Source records
---------------
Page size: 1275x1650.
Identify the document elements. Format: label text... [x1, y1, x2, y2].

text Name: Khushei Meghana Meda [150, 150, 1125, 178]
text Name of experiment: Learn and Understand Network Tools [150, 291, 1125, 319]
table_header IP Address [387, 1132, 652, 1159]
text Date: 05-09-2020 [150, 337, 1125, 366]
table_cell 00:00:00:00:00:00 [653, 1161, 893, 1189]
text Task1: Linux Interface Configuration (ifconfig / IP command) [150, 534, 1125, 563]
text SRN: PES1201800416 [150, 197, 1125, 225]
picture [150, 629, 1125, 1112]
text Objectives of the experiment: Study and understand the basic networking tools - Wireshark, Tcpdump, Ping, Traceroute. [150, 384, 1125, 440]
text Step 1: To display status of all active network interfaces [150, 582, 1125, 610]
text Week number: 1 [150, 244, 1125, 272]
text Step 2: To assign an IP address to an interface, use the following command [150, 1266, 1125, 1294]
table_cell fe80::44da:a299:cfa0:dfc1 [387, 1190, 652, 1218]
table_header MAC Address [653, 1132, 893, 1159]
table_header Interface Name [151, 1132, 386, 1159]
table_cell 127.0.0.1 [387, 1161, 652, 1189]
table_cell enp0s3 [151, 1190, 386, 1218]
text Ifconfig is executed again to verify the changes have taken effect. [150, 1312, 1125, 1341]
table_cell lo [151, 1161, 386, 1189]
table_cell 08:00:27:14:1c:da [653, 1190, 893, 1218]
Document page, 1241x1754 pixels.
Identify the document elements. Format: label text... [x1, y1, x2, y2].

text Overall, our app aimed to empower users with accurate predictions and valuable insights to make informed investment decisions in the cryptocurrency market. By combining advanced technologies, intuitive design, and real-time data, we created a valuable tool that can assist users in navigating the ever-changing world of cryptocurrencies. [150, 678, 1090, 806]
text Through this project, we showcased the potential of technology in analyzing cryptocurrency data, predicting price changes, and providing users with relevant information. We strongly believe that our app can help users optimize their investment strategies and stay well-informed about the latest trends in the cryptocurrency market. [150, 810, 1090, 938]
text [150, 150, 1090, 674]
---------------
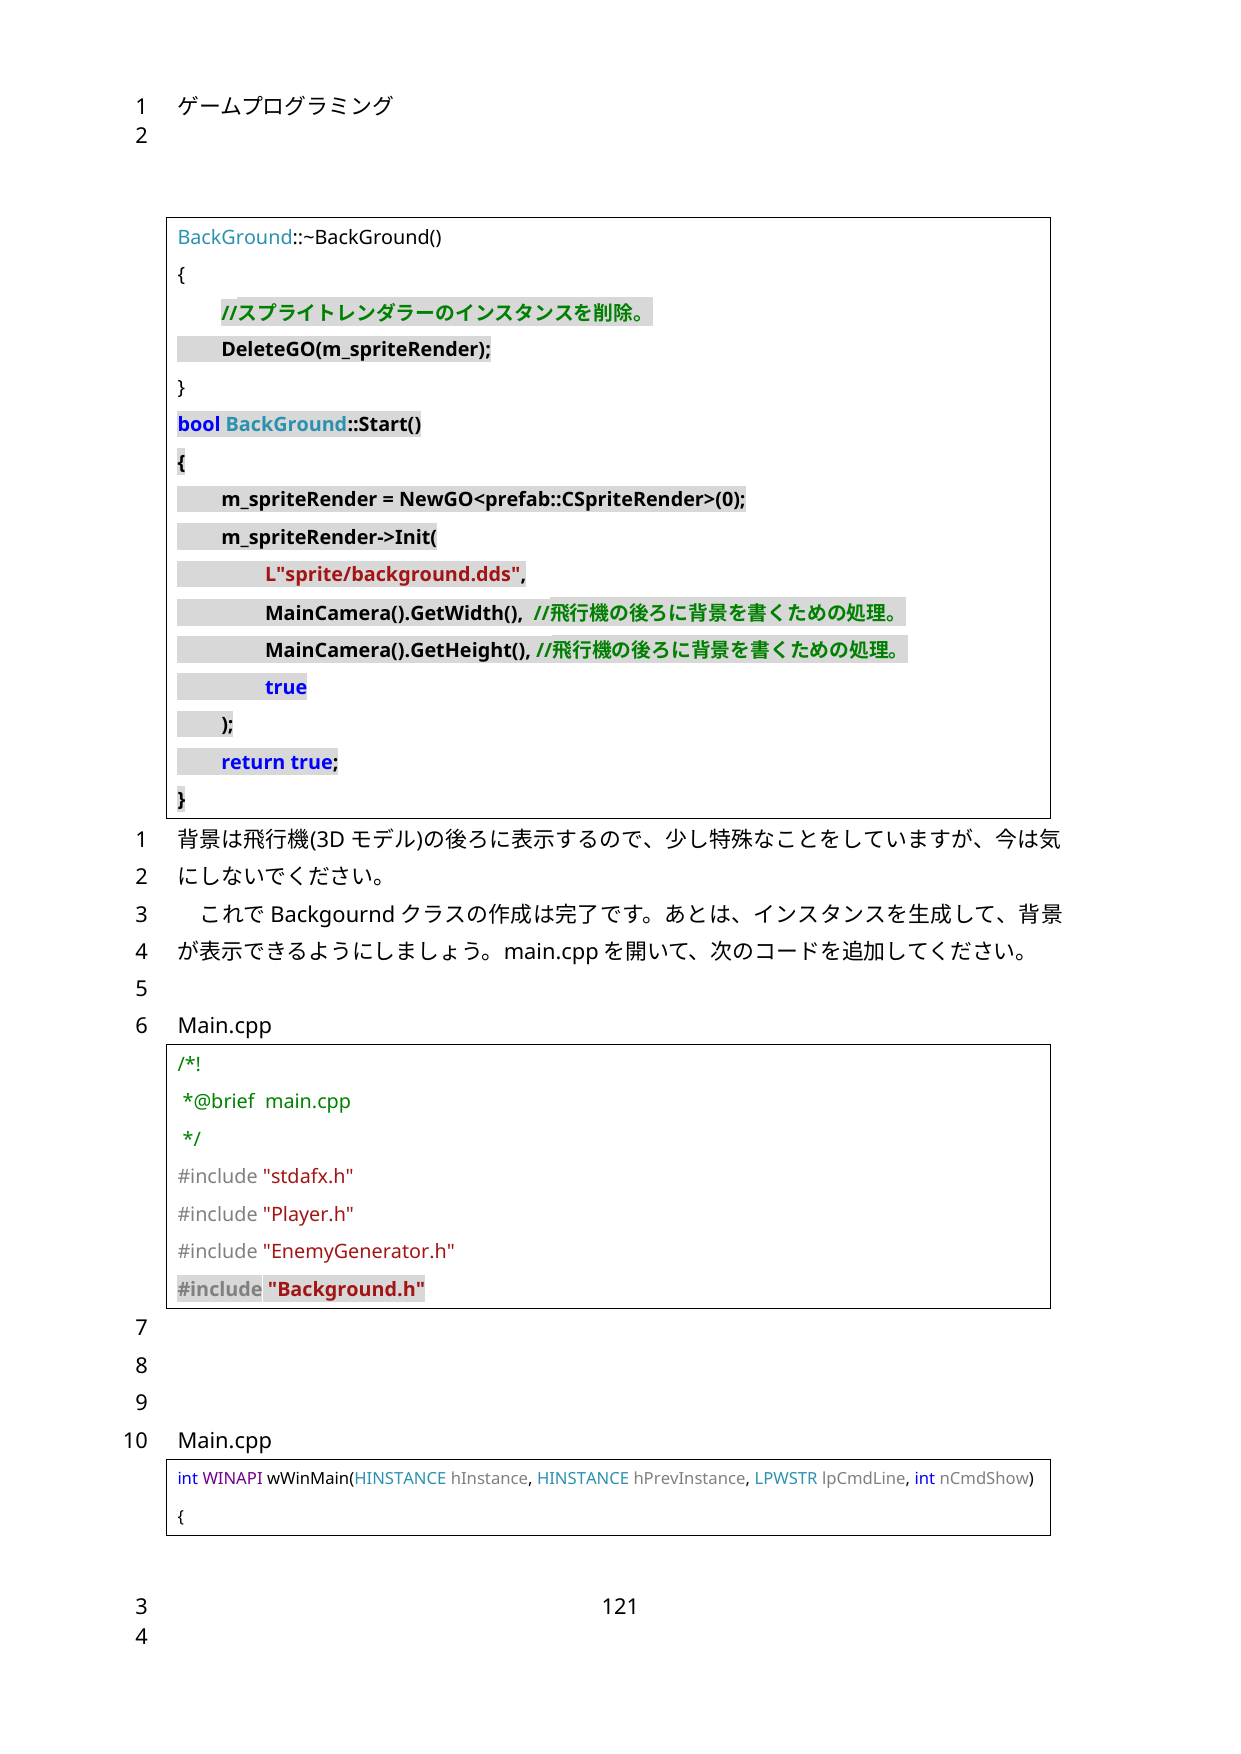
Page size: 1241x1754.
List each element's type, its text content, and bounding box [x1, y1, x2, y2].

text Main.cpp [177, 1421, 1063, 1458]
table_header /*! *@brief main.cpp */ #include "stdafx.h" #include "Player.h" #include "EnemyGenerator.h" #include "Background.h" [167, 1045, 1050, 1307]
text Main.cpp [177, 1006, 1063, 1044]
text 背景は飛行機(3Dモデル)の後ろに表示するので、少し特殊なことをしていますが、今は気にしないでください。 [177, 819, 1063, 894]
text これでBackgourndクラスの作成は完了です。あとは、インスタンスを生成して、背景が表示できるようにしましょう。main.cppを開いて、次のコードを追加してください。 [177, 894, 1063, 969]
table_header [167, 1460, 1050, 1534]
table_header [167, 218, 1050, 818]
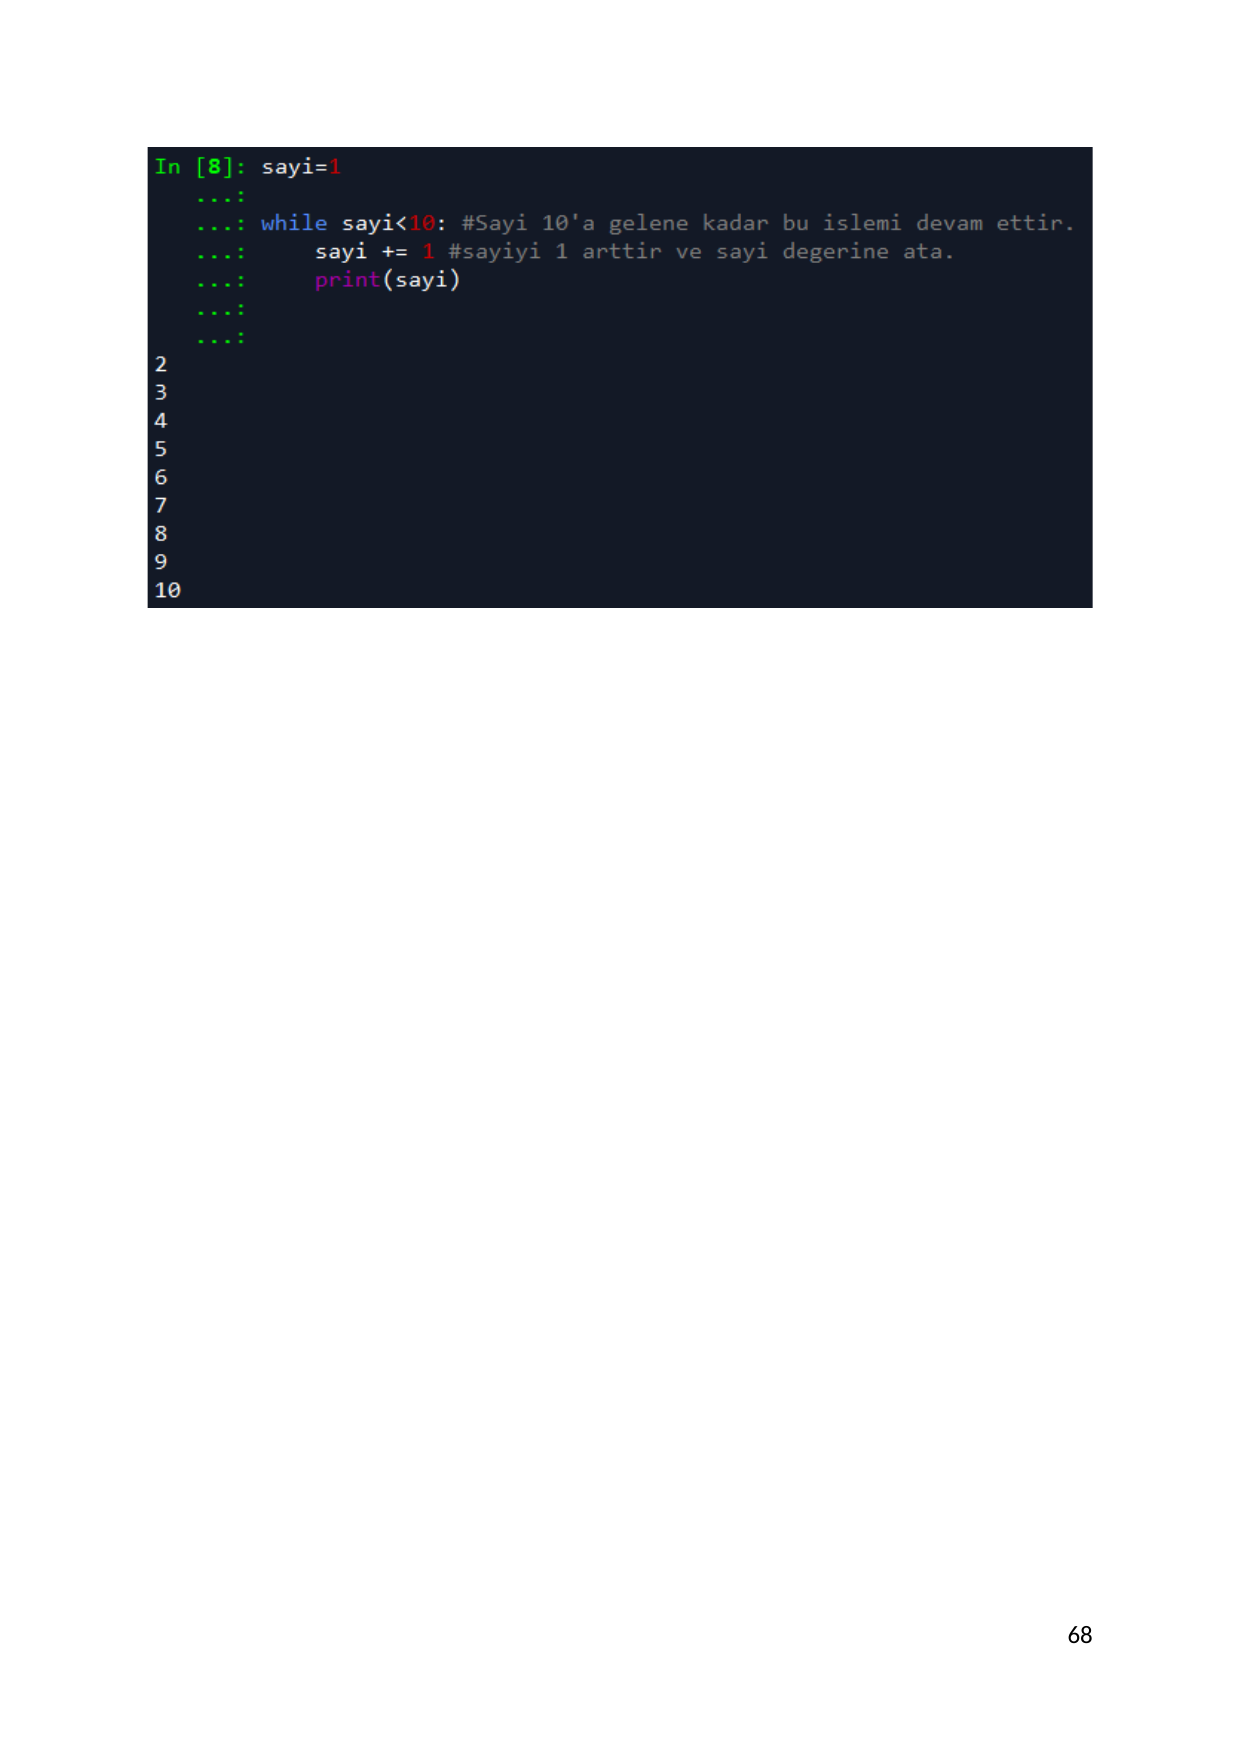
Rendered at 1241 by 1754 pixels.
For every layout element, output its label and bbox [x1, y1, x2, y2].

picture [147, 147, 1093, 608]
---------------
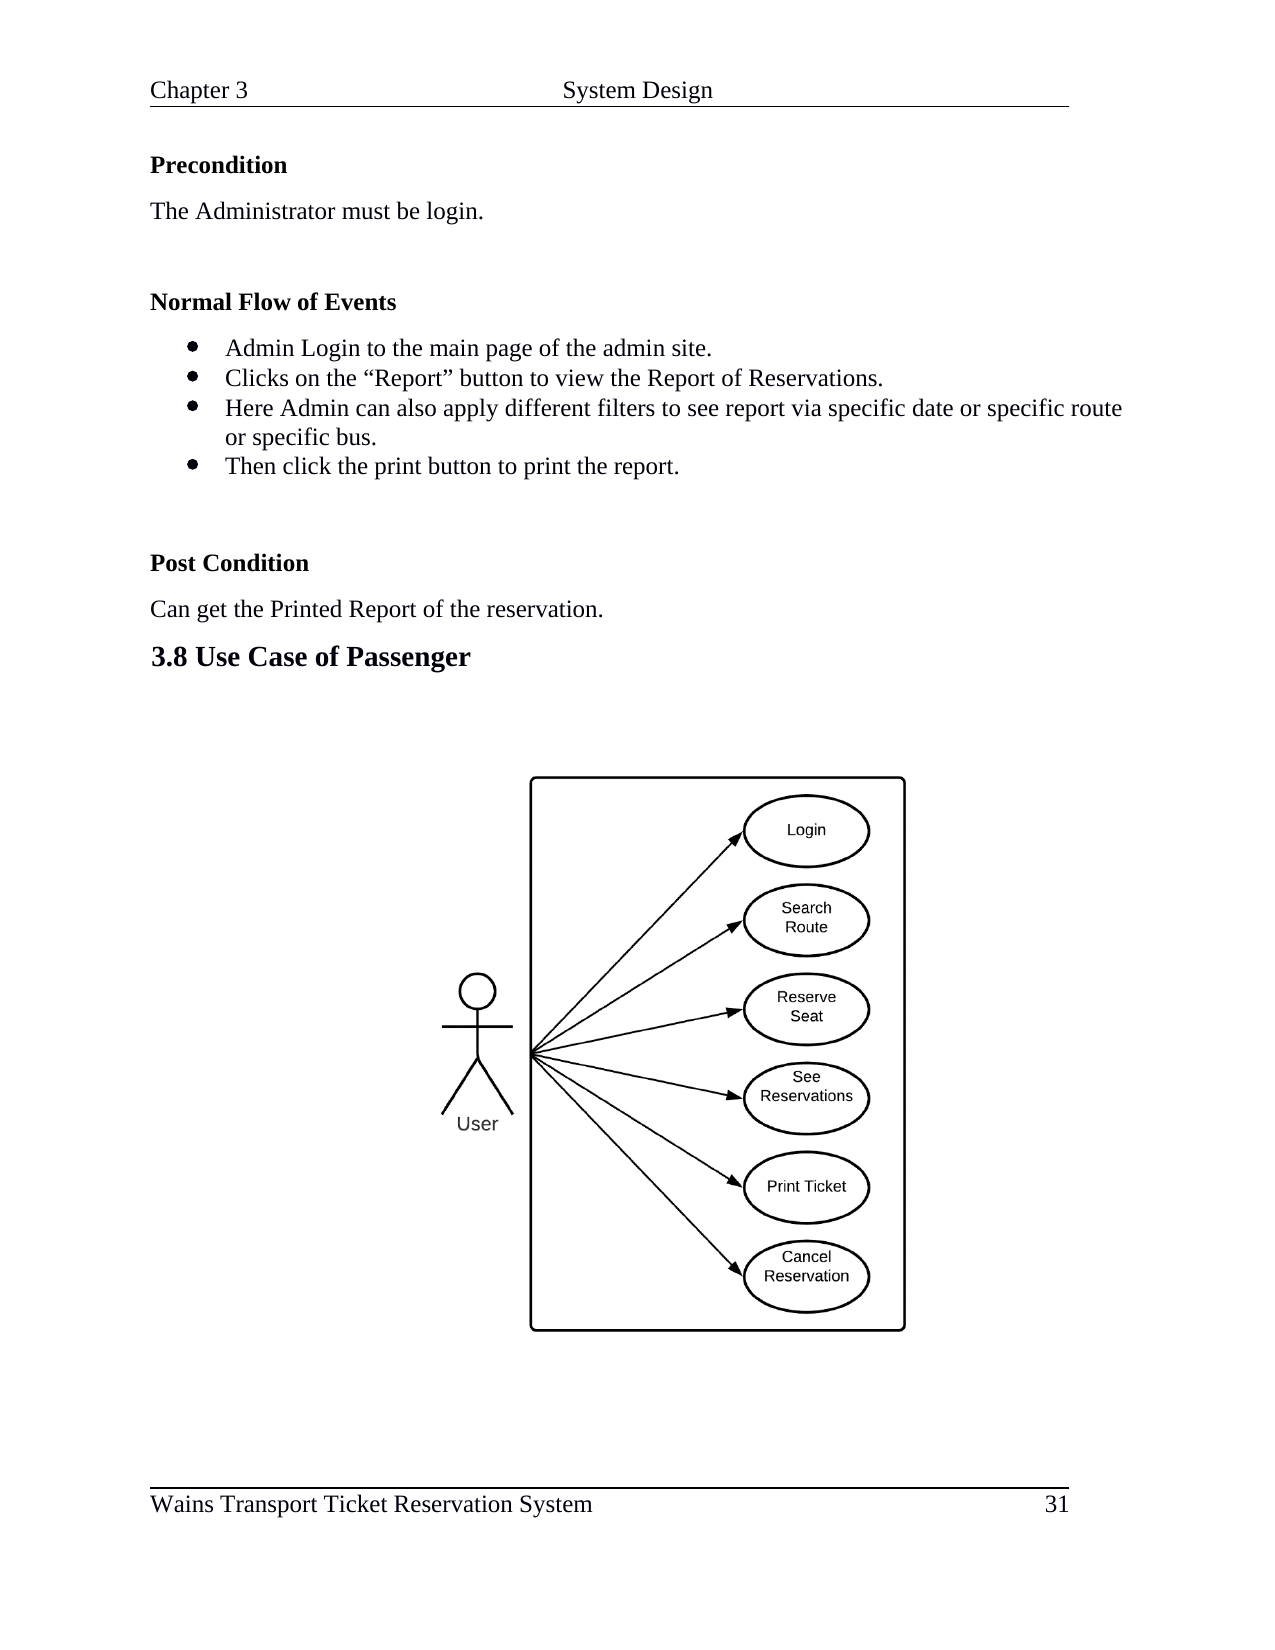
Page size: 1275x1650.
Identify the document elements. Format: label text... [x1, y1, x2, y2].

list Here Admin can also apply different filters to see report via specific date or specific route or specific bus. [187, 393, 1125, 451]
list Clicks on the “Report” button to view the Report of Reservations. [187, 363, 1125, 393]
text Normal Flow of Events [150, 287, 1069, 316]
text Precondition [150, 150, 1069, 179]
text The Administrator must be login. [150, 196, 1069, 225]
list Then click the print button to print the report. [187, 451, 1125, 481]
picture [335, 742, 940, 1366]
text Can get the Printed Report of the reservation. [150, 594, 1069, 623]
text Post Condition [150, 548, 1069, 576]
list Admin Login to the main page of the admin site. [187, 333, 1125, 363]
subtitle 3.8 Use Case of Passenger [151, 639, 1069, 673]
---------------
WORK ITEM
Out of the preceding entries, pull each line that contains the word "pixels".

EXERCISE RESPONSE
Document page, 1241x1754 pixels.
Rendered at 1241 by 1754 pixels.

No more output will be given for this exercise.